Article II, sec. 1, cl. 5 does not say that the president must have been born in the U.S., it says that he must be a “natural-born citizen.” You are correct that Congress cannot modify that constitutional qualification, and that that Obama bill saying that the children of military personnel should be deemed “natural-born citizens” is legally meaningless, but the fact remains that constitutional scholars for many decades have interpreted the clause to mean that the president must be a citizen at birth (thus, “natural-born”) as opposed to becoming a citizen later on (”naturalized”). What matters is what U.S. law says when the person is born.
BTW, Barry Goldwater was not born in a state, he was born in Arizona in 1909 when it was still a territory, and no state kept him off the presidential ballot in 1964; George Romney (Mitt’s dad) was the child of U.S. citizens born in a Mormon commune in Chihuahua, Mexico, and his foreign birth was not an impediment to his 1968 presidential run (he was on the ballot in the GOP primaries); and Albert Arnold Gore was not born in a state, either (he was born in the District of Columbia), but no one questioned his eligibility during his 8 years as VP nor when he ran for president in 1988 and 2000.

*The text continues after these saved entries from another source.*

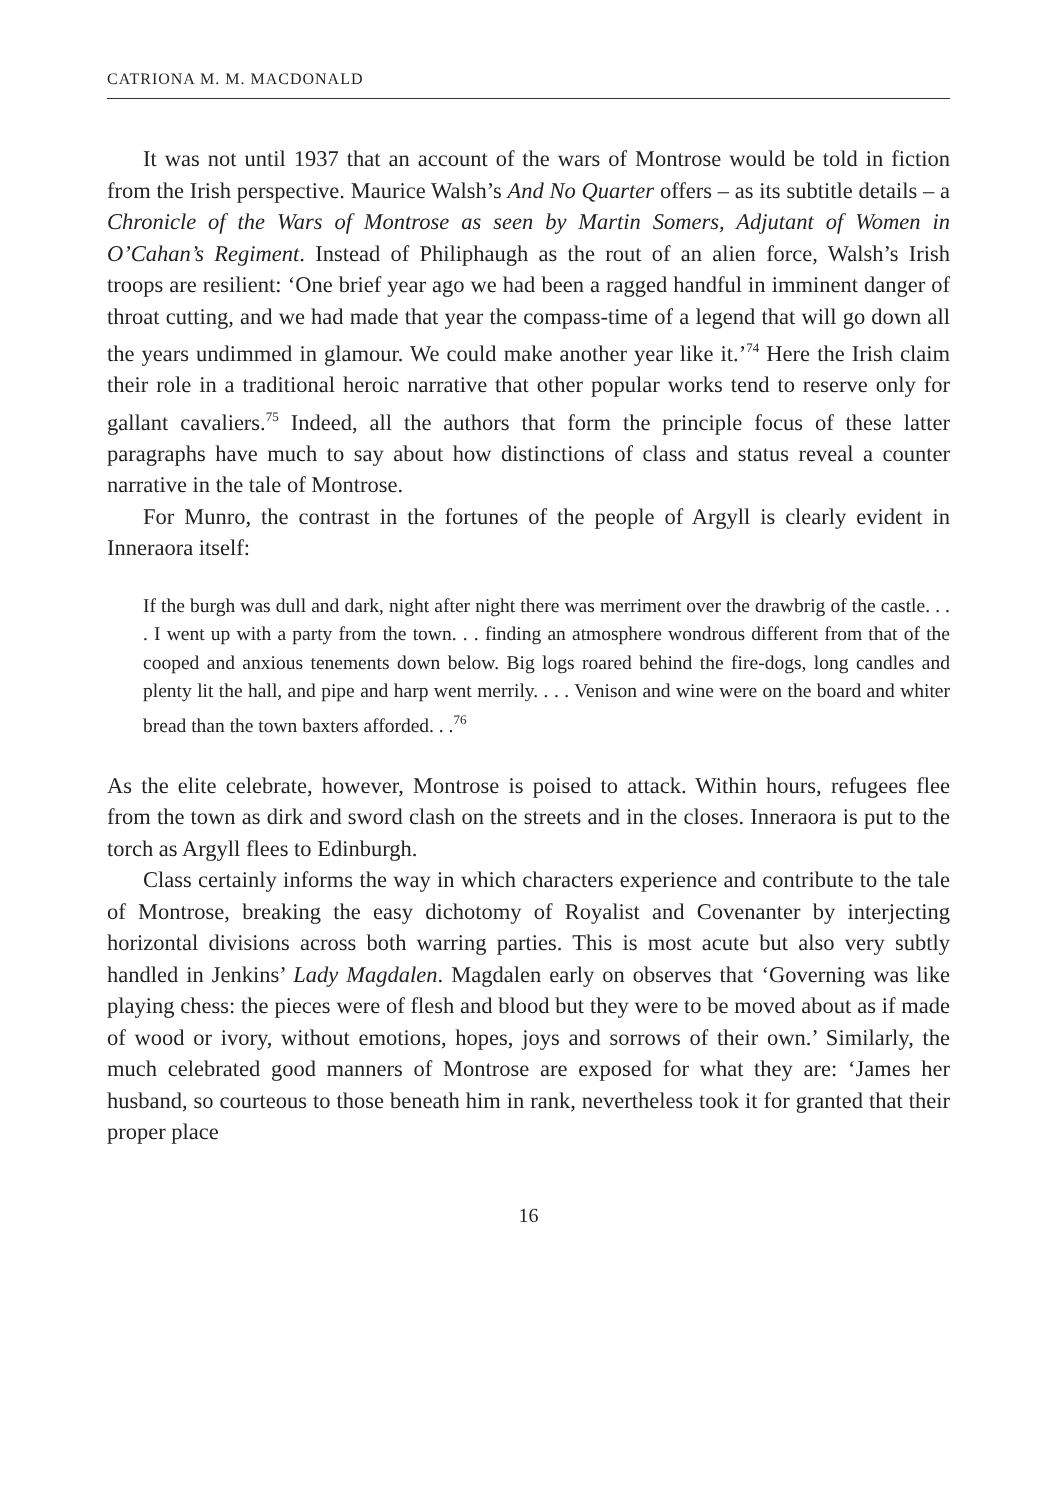CATRIONA M. M. MACDONALD
It was not until 1937 that an account of the wars of Montrose would be told in fiction from the Irish perspective. Maurice Walsh’s And No Quarter offers – as its subtitle details – a Chronicle of the Wars of Montrose as seen by Martin Somers, Adjutant of Women in O’Cahan’s Regiment. Instead of Philiphaugh as the rout of an alien force, Walsh’s Irish troops are resilient: ‘One brief year ago we had been a ragged handful in imminent danger of throat cutting, and we had made that year the compass-time of a legend that will go down all the years undimmed in glamour. We could make another year like it.’<sup>74</sup> Here the Irish claim their role in a traditional heroic narrative that other popular works tend to reserve only for gallant cavaliers.<sup>75</sup> Indeed, all the authors that form the principle focus of these latter paragraphs have much to say about how distinctions of class and status reveal a counter narrative in the tale of Montrose.
For Munro, the contrast in the fortunes of the people of Argyll is clearly evident in Inneraora itself:
If the burgh was dull and dark, night after night there was merriment over the drawbrig of the castle. . . . I went up with a party from the town. . . finding an atmosphere wondrous different from that of the cooped and anxious tenements down below. Big logs roared behind the fire-dogs, long candles and plenty lit the hall, and pipe and harp went merrily. . . . Venison and wine were on the board and whiter bread than the town baxters afforded. . .<sup>76</sup>
As the elite celebrate, however, Montrose is poised to attack. Within hours, refugees flee from the town as dirk and sword clash on the streets and in the closes. Inneraora is put to the torch as Argyll flees to Edinburgh.
Class certainly informs the way in which characters experience and contribute to the tale of Montrose, breaking the easy dichotomy of Royalist and Covenanter by interjecting horizontal divisions across both warring parties. This is most acute but also very subtly handled in Jenkins’ Lady Magdalen. Magdalen early on observes that ‘Governing was like playing chess: the pieces were of flesh and blood but they were to be moved about as if made of wood or ivory, without emotions, hopes, joys and sorrows of their own.’ Similarly, the much celebrated good manners of Montrose are exposed for what they are: ‘James her husband, so courteous to those beneath him in rank, nevertheless took it for granted that their proper place
16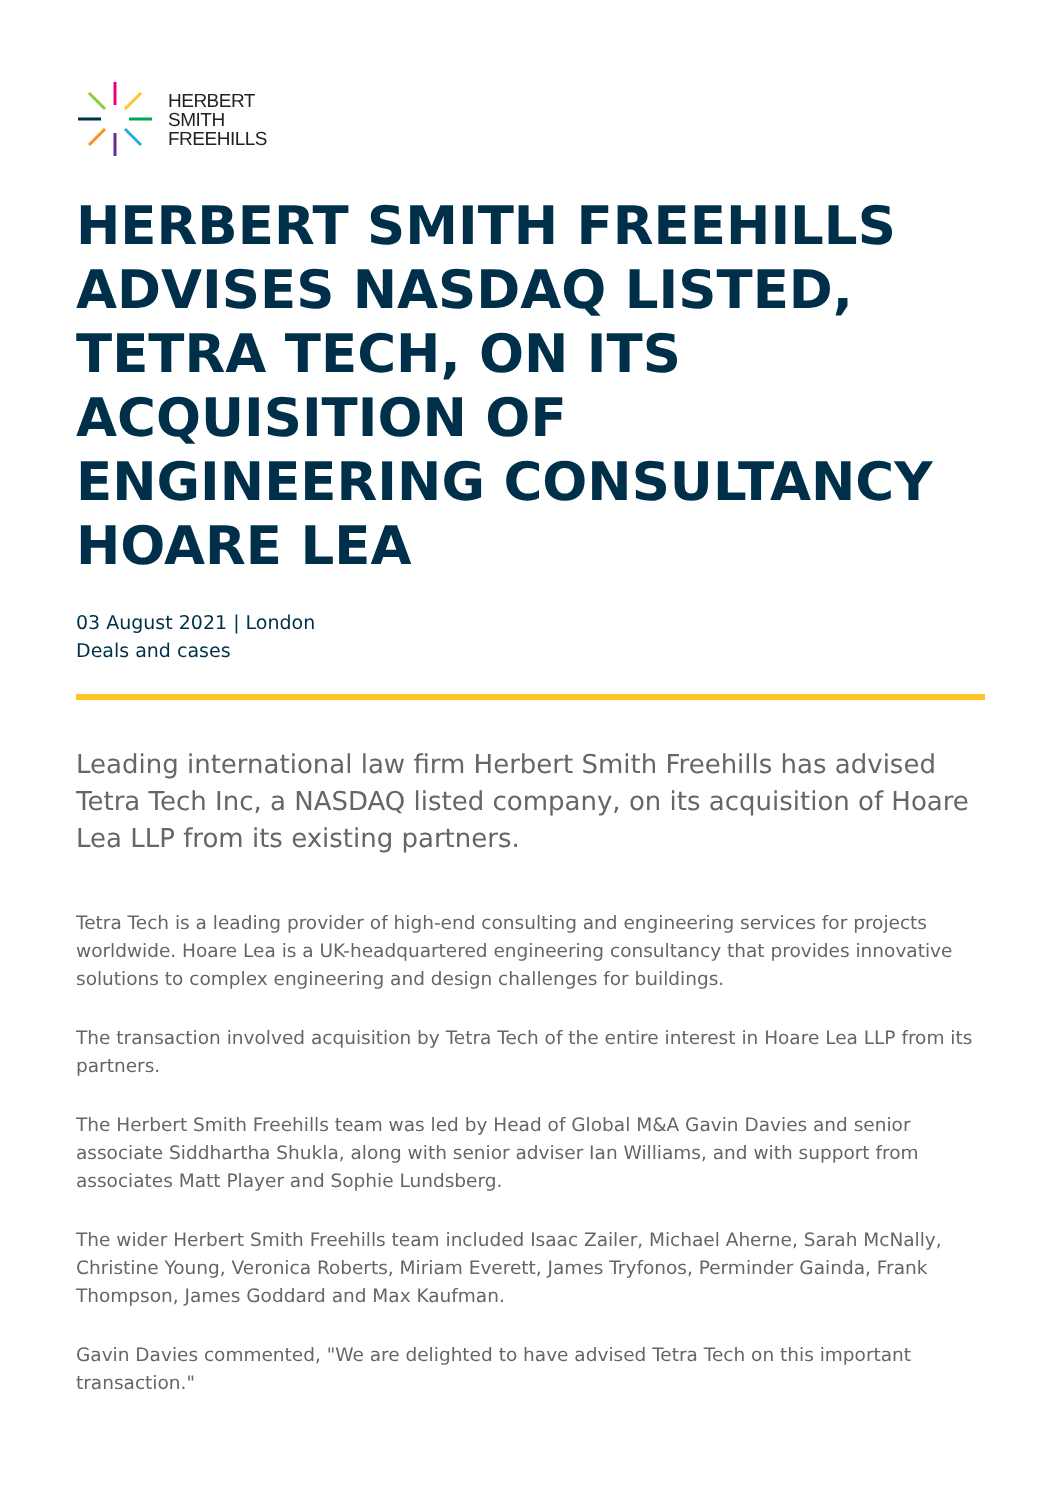HERBERT
SMITH
FREEHILLS
HERBERT SMITH FREEHILLS ADVISES NASDAQ LISTED, TETRA TECH, ON ITS ACQUISITION OF ENGINEERING CONSULTANCY HOARE LEA
03 August 2021 | London
Deals and cases
Leading international law firm Herbert Smith Freehills has advised Tetra Tech Inc, a NASDAQ listed company, on its acquisition of Hoare Lea LLP from its existing partners.
Tetra Tech is a leading provider of high-end consulting and engineering services for projects worldwide. Hoare Lea is a UK-headquartered engineering consultancy that provides innovative solutions to complex engineering and design challenges for buildings.
The transaction involved acquisition by Tetra Tech of the entire interest in Hoare Lea LLP from its partners.
The Herbert Smith Freehills team was led by Head of Global M&A Gavin Davies and senior associate Siddhartha Shukla, along with senior adviser Ian Williams, and with support from associates Matt Player and Sophie Lundsberg.
The wider Herbert Smith Freehills team included Isaac Zailer, Michael Aherne, Sarah McNally, Christine Young, Veronica Roberts, Miriam Everett, James Tryfonos, Perminder Gainda, Frank Thompson, James Goddard and Max Kaufman.
Gavin Davies commented, "We are delighted to have advised Tetra Tech on this important transaction."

Regarding John McCain, he was born in the Canal Zone, which was a U.S. territory, and federal law stated that a person born in the Canal Zone that had at least one U.S. citizen parent would be a U.S. citizen at birth; unlike babies born outside the U.S. with one citizen parent, the citizen parent of a child born in the Canal Zone did not have to have lived a certain number of years in the U.S. in order for his child to be a U.S. citizen at birth. Of course, both of John McCain’s parents were U.S. citizens and had lived all of their lives in the U.S. (except for time abroad while in military service, which, according to federal law, is counted as time residing in the U.S.), so John McCain would have been a U.S. citizen at birth even had he been born in the middle of China.
One point that should be clarified regarding U.S. military bases and embassies located in foreign countries. While they are usually described as “sovereign ground” of the U.S., they are not U.S. territory for purposes of U.S. citizenship laws, and a child born in a U.S. military base or embassy abroad is subject to the same rules for determining U.S. citizen at birth as a child born outside of the military base or embassy. Children born in Guantanamo Bay Naval Base, for instance, are not U.S. citizens unless their parents meet the citizenship and residency requirements applicable to children born in any other foreign land.
The real bottom line is that in my view, the Supreme Court is likely to come down on the proposition that "natural born" as used by the framers in the Constitution means born in the geographical United States. I think that continues to be the general view of most of the Constitutional lawyers who have looked at the question.